**Assignment:** Print the lines below from the line with "Причин відставання дітей" to the line with "обміну амінокислот, кальцію, фосфору", both included, and nothing else from the entries.

**Exercise data:**
━━━━━━
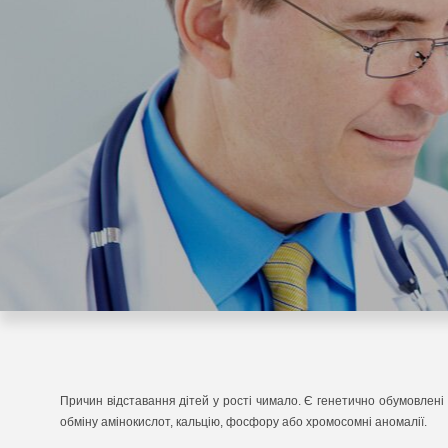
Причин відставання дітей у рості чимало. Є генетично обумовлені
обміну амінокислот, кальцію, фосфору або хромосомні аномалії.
━━━━━━
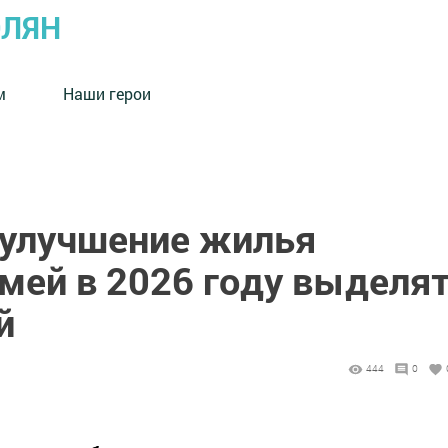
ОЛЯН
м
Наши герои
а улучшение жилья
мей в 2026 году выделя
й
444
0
━━━━━━
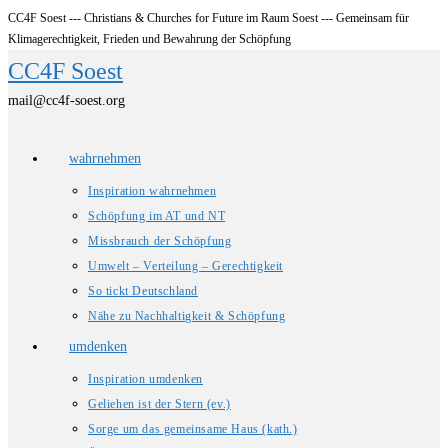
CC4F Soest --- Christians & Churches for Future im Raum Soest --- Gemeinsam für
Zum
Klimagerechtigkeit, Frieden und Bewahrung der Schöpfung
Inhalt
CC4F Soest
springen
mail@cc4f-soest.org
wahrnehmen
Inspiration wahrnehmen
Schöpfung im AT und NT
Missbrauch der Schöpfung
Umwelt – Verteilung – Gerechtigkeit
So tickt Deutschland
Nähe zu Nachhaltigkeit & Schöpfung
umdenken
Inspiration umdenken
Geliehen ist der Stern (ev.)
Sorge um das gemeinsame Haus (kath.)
━━━━━━
**Reply:**
Причин відставання дітей у рості чимало. Є генетично обумовлені
обміну амінокислот, кальцію, фосфору або хромосомні аномалії.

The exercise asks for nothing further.